It’s Tuesday (and it takes time and some discussion for each of us to confirm we’re right about the day of the week). I calculated we have about 10 weeks left here exactly, which means 12 more weeks for me on sabbatical – not bad.
This past weekend, I got my first pangs of feeling disconnected from everyone else I know in the U.S., including those at work. That’s surprising when you think about it, but it happened last time I lived here, in 1998. I genuinely missed my home and everyone I know there.
It’s also showing signs of autumn here, with the first indications that summer’s winding down. We’ve been picking blackberries on our daily long walk, and observing the crops as they progress: turnips, corn, and today, two farmers picking potatoes out of the dirt. They explained how they’d make potato salad out of them, but that’s all we could understand with our limited German.

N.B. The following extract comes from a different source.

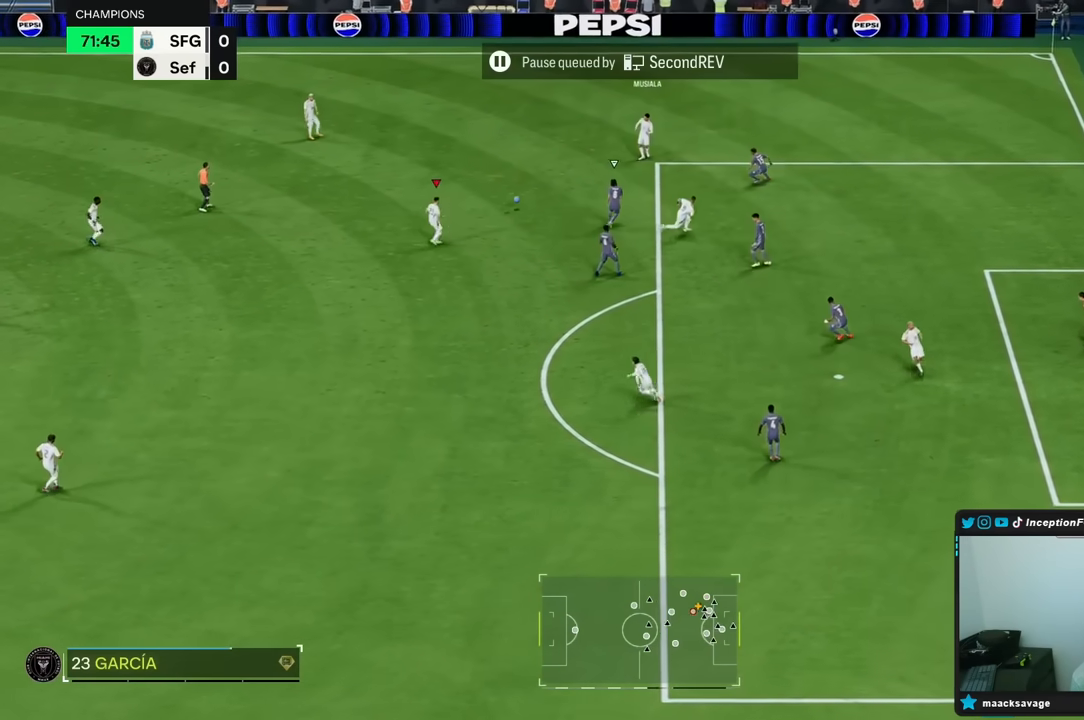
{"buttons": ["A", "R1"], "left_stick": "down-right", "right_stick": "center", "events": [[17, "left_stick", "down"], [117, "left_stick", "down-right"], [467, "A", "down"], [467, "R1", "down"]]}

On Saturday we went to Sindelfingen, which is near Stuttgart, to meet my mom’s friend Barbara and procure a GPS from her that she bought for my mom. Barbara is a civilian who works for the U.S. Army here in Germany, and she gets discounts on electronics and other items like this. The GPS works throughout Europe and the U.S.; the other one my mom has only works in Germany. So this will come in handy when we travel to France next week.
There’s a market in Sindelfingen on Saturdays, and we bought some fruits, vegetables, bread, jams, and French cheeses there. There’s also a bouncy-house for the kids, but Charlotte got slammed in it by a little boy, and that dampened the mood. We had a coffee, and headed back to Besigheim to prepare for the heu-fest that evening. This is an annual party thrown by our friend Christoph (Benny’s dad) on a plot of land in the woods, near the Neckar river. It’s actually close to the long walk we take each day with our flat-coat retriever, Merlin.
The party started with cake and coffee – which seems inverted to me, as an American, where things often end with cake and coffee – and after the cake, we had a champagne toast. They sang a song in German as we held our glasses in the air, then we drank and moved on to the lighting of the coals, for the barbecue. Christoph is a retired history teacher who used to be married to an American woman, Georgia, who was also at the party. He’s now with a German woman named Hanne.
Lily befriended another girl her age, Emma-Lou, and they followed each other around for the next five hours or so, until the end of the evening when everyone started to get sleepy around the campfire, singing songs and playing guitar. I met several of Christoph’s friends: there was no light conversation, which I appreciated. I asked Bruno where he was born and he laughed, then went on for a solid 15 minutes to tell me about his time growing up in World War II in Poland, how they fled the area with no papers, no money, and landed in Ludwigsburg (10 minutes from Besigheim).
Astrid (Bernard’s wife) explained how she and her husband Bernard travelled from Germany to Hungary via horse-drawn cart this past May, which took several weeks, then Bernard suffered a heartattack there, requiring them to travel back to Germany via hangar with the horses. Bernard brought bows he made by hand, and an alpenhorn which we all took turns playing, including Lily, who was actually able to make sounds with it, from her little lungs.
Sunday, Dawn and my mom painted the office while I kept the girls entertained at the pool. I cooked the pasta carbonara that night using noodles and zucchini I got at the market in Sindelfingen, and olive oil from Tuscany.